In our case, for the site content type we have enabled the retention from information management policy settings. And declared record to start the custom workflow to manage the retention on records.
The problem we are having is that we use Information Management Policy timerjob to start the workflow asynchronously and its working for some time and suddenly emails are missing for new file uploads, also not creating the workflow history.
I was reviewing and comparing the configuration of all the individual SharePoint servers (We have 4 web servers and 4 application servers in this landscape) and I found one inconsistency. One of the component, SharePoint Foundation Workflow Timer Service (SFTS) is enabled on 6 servers and it is disabled on the other two servers.
Based on my research(see below) this component should be disabled on application servers. When we had 2 web servers and 2 app servers, this service is disabled on application servers correctly. After some time as part of new application Go live, we added 2 additional web servers and 2 application servers to this farm and this service was not disabled on these two additional application servers.
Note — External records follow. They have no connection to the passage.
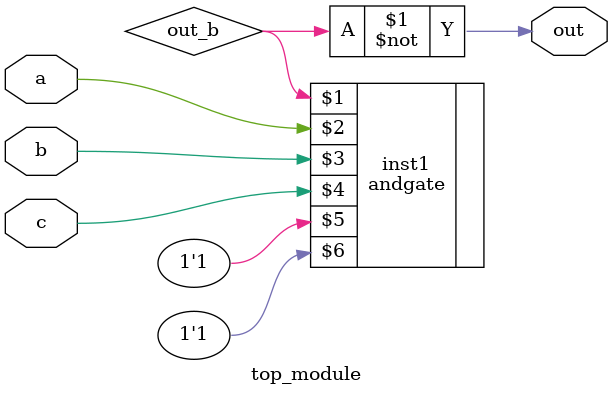
<source format=v>
module top_module (input a, input b, input c, output out);//
	wire out_b;
    assign out = ~out_b;
    andgate inst1 ( out_b, a, b, c, 1'b1, 1'b1);

endmodule

</source>
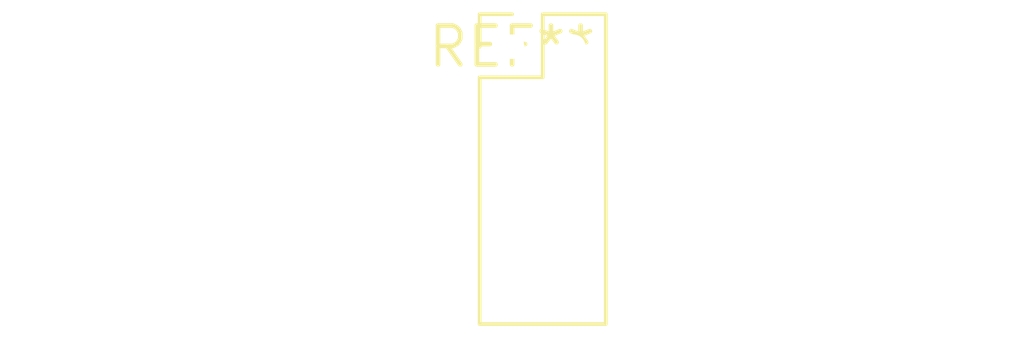
<source format=kicad_pcb>
(kicad_pcb (version 20240108) (generator pcbnew)

  (general
    (thickness 1.6)
  )

  (paper "A4")
  (layers
    (0 "F.Cu" signal)
    (31 "B.Cu" signal)
    (32 "B.Adhes" user "B.Adhesive")
    (33 "F.Adhes" user "F.Adhesive")
    (34 "B.Paste" user)
    (35 "F.Paste" user)
    (36 "B.SilkS" user "B.Silkscreen")
    (37 "F.SilkS" user "F.Silkscreen")
    (38 "B.Mask" user)
    (39 "F.Mask" user)
    (40 "Dwgs.User" user "User.Drawings")
    (41 "Cmts.User" user "User.Comments")
    (42 "Eco1.User" user "User.Eco1")
    (43 "Eco2.User" user "User.Eco2")
    (44 "Edge.Cuts" user)
    (45 "Margin" user)
    (46 "B.CrtYd" user "B.Courtyard")
    (47 "F.CrtYd" user "F.Courtyard")
    (48 "B.Fab" user)
    (49 "F.Fab" user)
    (50 "User.1" user)
    (51 "User.2" user)
    (52 "User.3" user)
    (53 "User.4" user)
    (54 "User.5" user)
    (55 "User.6" user)
    (56 "User.7" user)
    (57 "User.8" user)
    (58 "User.9" user)
  )

  (setup
    (pad_to_mask_clearance 0)
    (pcbplotparams
      (layerselection 0x00010fc_ffffffff)
      (plot_on_all_layers_selection 0x0000000_00000000)
      (disableapertmacros false)
      (usegerberextensions false)
      (usegerberattributes false)
      (usegerberadvancedattributes false)
      (creategerberjobfile false)
      (dashed_line_dash_ratio 12.000000)
      (dashed_line_gap_ratio 3.000000)
      (svgprecision 4)
      (plotframeref false)
      (viasonmask false)
      (mode 1)
      (useauxorigin false)
      (hpglpennumber 1)
      (hpglpenspeed 20)
      (hpglpendiameter 15.000000)
      (dxfpolygonmode false)
      (dxfimperialunits false)
      (dxfusepcbnewfont false)
      (psnegative false)
      (psa4output false)
      (plotreference false)
      (plotvalue false)
      (plotinvisibletext false)
      (sketchpadsonfab false)
      (subtractmaskfromsilk false)
      (outputformat 1)
      (mirror false)
      (drillshape 1)
      (scaleselection 1)
      (outputdirectory "")
    )
  )

  (net 0 "")

  (footprint "PinHeader_2x05_P2.00mm_Vertical" (layer "F.Cu") (at 0 0))

)

</source>
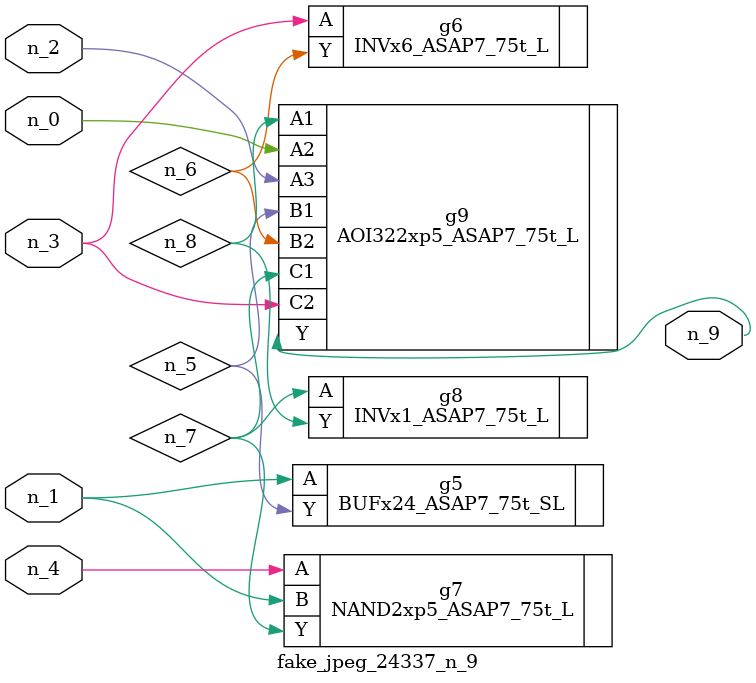
<source format=v>
module fake_jpeg_24337_n_9 (n_3, n_2, n_1, n_0, n_4, n_9);

input n_3;
input n_2;
input n_1;
input n_0;
input n_4;

output n_9;

wire n_8;
wire n_6;
wire n_5;
wire n_7;

BUFx24_ASAP7_75t_SL g5 ( 
.A(n_1),
.Y(n_5)
);

INVx6_ASAP7_75t_L g6 ( 
.A(n_3),
.Y(n_6)
);

NAND2xp5_ASAP7_75t_L g7 ( 
.A(n_4),
.B(n_1),
.Y(n_7)
);

INVx1_ASAP7_75t_L g8 ( 
.A(n_7),
.Y(n_8)
);

AOI322xp5_ASAP7_75t_L g9 ( 
.A1(n_8),
.A2(n_0),
.A3(n_2),
.B1(n_5),
.B2(n_6),
.C1(n_7),
.C2(n_3),
.Y(n_9)
);


endmodule
</source>
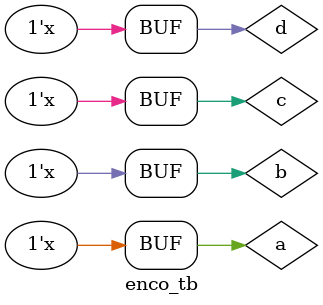
<source format=v>
`timescale 1ns / 1ps


module enco_tb;
reg a,b,c,d;
wire e0,e1;
enco u_enco(
.a(a), .b(b), .c(c), .d(d), .e0(e0), .e1(e1)
);
initial begin
    a=1'b0;
    b=1'b0;
    c=1'b0;
    d=1'b0;      
    
end

always @(a or b or c or d)begin
    a <= #40 ~a;
    b <= #30 ~b;
    c <= #20 ~c;
    d <= #10 ~d;   
 end
endmodule
</source>
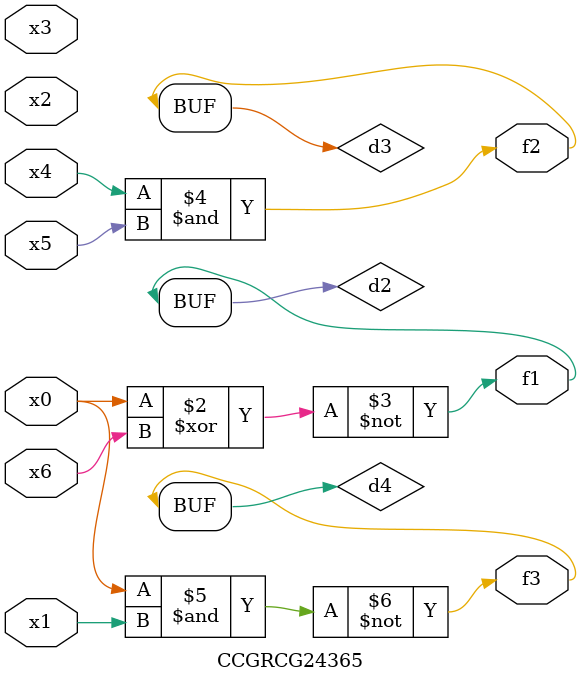
<source format=v>
module CCGRCG24365(
	input x0, x1, x2, x3, x4, x5, x6,
	output f1, f2, f3
);

	wire d1, d2, d3, d4;

	nor (d1, x0);
	xnor (d2, x0, x6);
	and (d3, x4, x5);
	nand (d4, x0, x1);
	assign f1 = d2;
	assign f2 = d3;
	assign f3 = d4;
endmodule

</source>
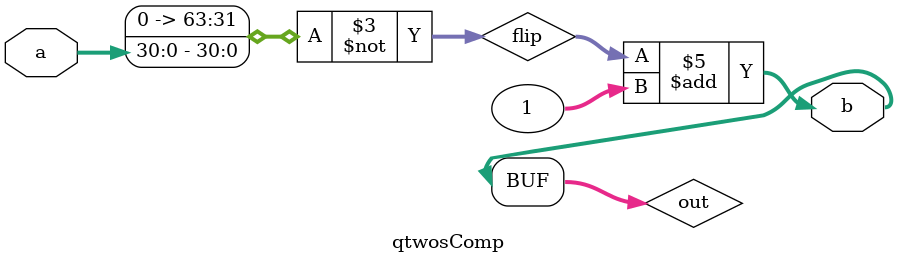
<source format=v>
`timescale 1ns / 1ps


module qtwosComp
#(parameter Q=15,
  parameter N=32
  )
(
    input [N-2:0] a,
    output [2*N-1:0] b
    );
    
    reg [2*N-1:0] flip;
    reg [2*N-1:0] out;
    
    assign b=out;
    
    always @(a)
    begin
        flip <= ~a;
    end
    
    always @(flip)
    begin
        out <= flip + 1;
    end
    
endmodule

</source>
To my knowledge the first notification failure happened after we added additional capacity. After stopping this service in newly added 2 APP servers ,the workflow works perfectly.
We have observed workflow behavior for couple of weeks and we haven't seen any issue so far due to stopping the Microsoft SharePoint Foundation Workflow Timer service on app Servers.
There is no error message in the log files that indicates that this is the root cause, but based on various technical forums this is the root cause for intermittent workflow issues.
Summary of the solution:
During processing of delay activity by workflow, Information management policy timer job is scheduled on the servers where the SharePoint Foundation Workflow Timer Service(SFTS) is running. To execute the SFTS job, server(WFE/APP) will try to process the workflow execution and this requires workflow assembly to be available on the server.
So workflow assembly is missing from the server, HOW ?
This service(SFTS) is automatically configured to run on all Web servers in the farm and it is recommended to run on the Web server according to the Topologies for SharePoint Server 2010.
When we deploy the WSP solution, workflow assemblies will be copied to those servers which has WFE role(SharePoint foundation web applicant service=True) see below link.
In my case SFTS service is running on 2 Application servers where WFE role is not running. So to fix the issue I have stopped the SFTS service on App servers.